### Task directions
In the listing below, write out word for word the part that opens with the line containing "z rzeczywistością to momenty filmu, które" and closes with the line containing "się w porównanie".

### Excerpts from a dataset
────
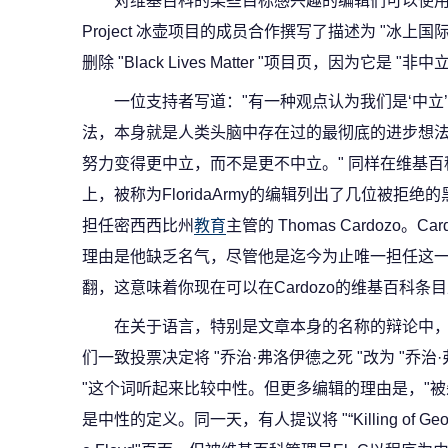
对维基百科的某些目标感兴趣的编辑们可以使用所
Project 冰壶项目的成员合作撰写了描述为 "冰上
删除 "Black Lives Matter "项目页，因为它是 "非
一位支持者写道："有一种观点认为我们是‘中立
法，本身就是人类头脑中存在过的最彻底的进步想法。
努力变得更中立，而不是更不中立。" 同样在维基百科创始
上，被称为FloridaArmy的编辑列出了几位被拒
担任密西西比州
教育
主管的 Thomas Cardozo
理由是他缺乏名气，尽管他是迄今为止唯一担任这一
翻，这意味着你现在可以在Cardozo的维基百科条
在关于语言，特别是文章本身的名称的辩论中，
们一致投票决定将 "乔治·弗洛伊德之死 "改为 "乔
"这个词听起来比较中性。但更多编辑的理由是，"被
是中性的定义。同一天，有人提议将 "“Killing of George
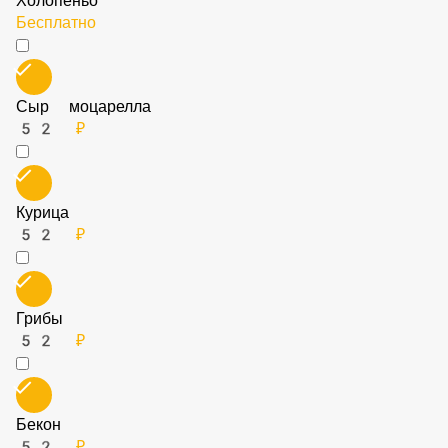
Холопеньо
Бесплатно
Сыр моцарелла
52 ₽
Курица
52 ₽
Грибы
52 ₽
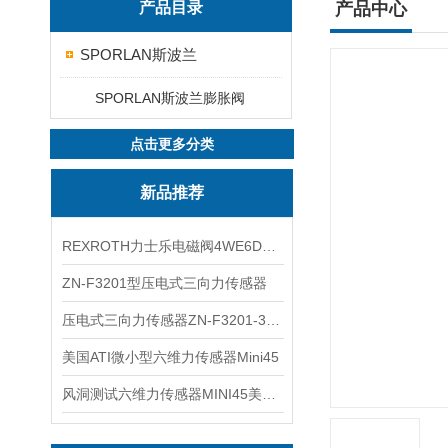
产品目录
产品中心
SPORLAN斯波兰
SPORLAN斯波兰膨胀阀
点击更多分类
新品推荐
REXROTH力士乐电磁阀4WE6D7X/HG24N9K4现货
ZN-F3201型压电式三向力传感器
压电式三向力传感器ZN-F3201-3KN现货
美国ATI微小型六维力传感器Mini45
风洞测试六维力传感器MINI45美国ATI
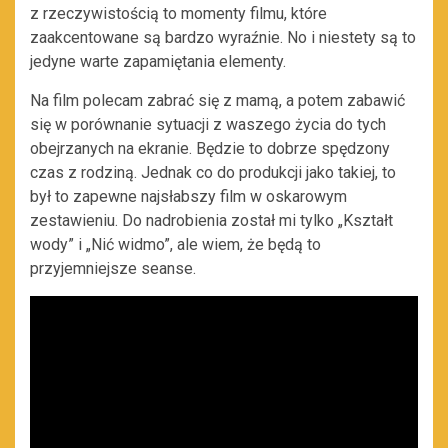
z rzeczywistością to momenty filmu, które
zaakcentowane są bardzo wyraźnie. No i niestety są to
jedyne warte zapamiętania elementy.
Na film polecam zabrać się z mamą, a potem zabawić
się w porównanie sytuacji z waszego życia do tych
obejrzanych na ekranie. Będzie to dobrze spędzony
czas z rodziną. Jednak co do produkcji jako takiej, to
był to zapewne najsłabszy film w oskarowym
zestawieniu. Do nadrobienia został mi tylko „Kształt
wody” i „Nić widmo”, ale wiem, że będą to
przyjemniejsze seanse.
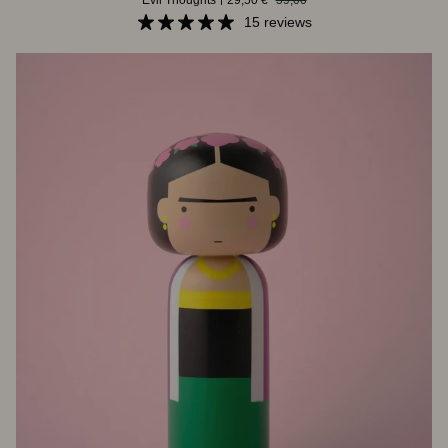
Jean-
Michel
15 reviews
Basquiat,
Evil
Thoughts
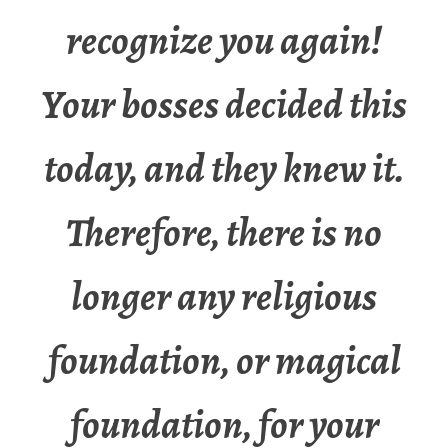
recognize you again!
Your bosses decided this
today, and they knew it.
Therefore, there is no
longer any religious
foundation, or magical
foundation, for your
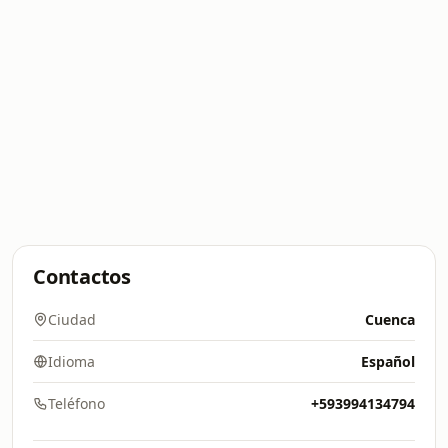
Contactos
Ciudad
Cuenca
Idioma
Español
Teléfono
+593994134794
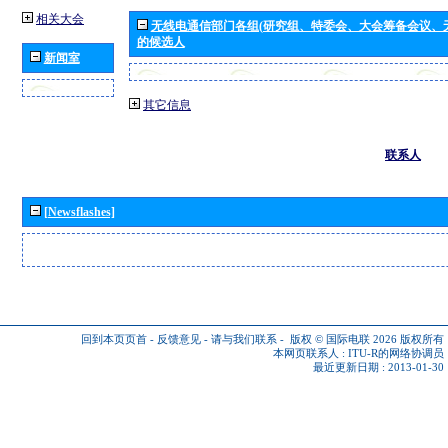
相关大会
无线电通信部门各组(研究组、特委会、大会筹备会议、
的候选人
新闻室
其它信息
联系人
[Newsflashes]
回到本页页首
-
反馈意见
-
请与我们联系
-
版权 © 国际电联 2026
版权所有
本网页联系人 :
ITU-R的网络协调员
最近更新日期 : 2013-01-30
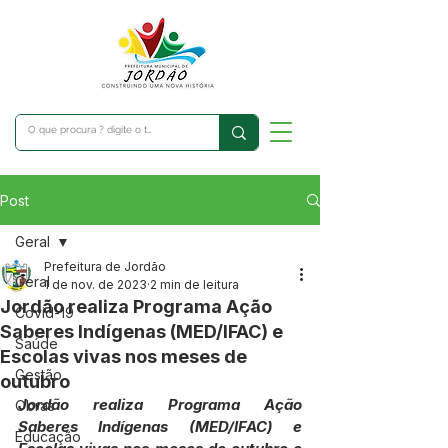
Post
Geral
Prefeitura de Jordão
Geral
1 de nov. de 2023
2 min de leitura
Jordão realiza Programa Ação
Covid-19
Saberes Indígenas (MED/IFAC) e
Saúde
Escolas vivas nos meses de
Gestão
outubro
Jordão realiza Programa Ação 
Obras
Saberes Indígenas (MED/IFAC) e 
Educação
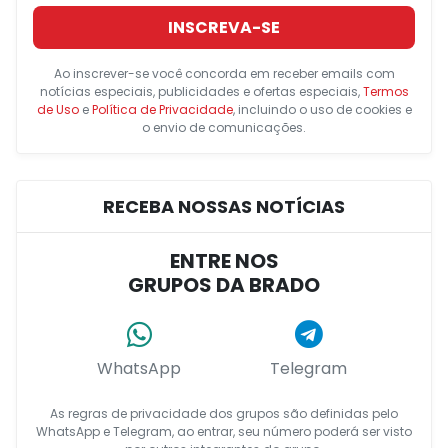
INSCREVA-SE
Ao inscrever-se você concorda em receber emails com
notícias especiais, publicidades e ofertas especiais,
Termos
de Uso
e
Política de Privacidade
, incluindo o uso de cookies e
o envio de comunicações.
RECEBA NOSSAS NOTÍCIAS
ENTRE NOS
GRUPOS DA BRADO
WhatsApp
Telegram
As regras de privacidade dos grupos são definidas pelo
WhatsApp e Telegram, ao entrar, seu número poderá ser visto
────
### Solution to this problem
z rzeczywistością to momenty filmu, które
zaakcentowane są bardzo wyraźnie. No i niestety są to
jedyne warte zapamiętania elementy.
Na film polecam zabrać się z mamą, a potem zabawić
się w porównanie sytuacji z waszego życia do tych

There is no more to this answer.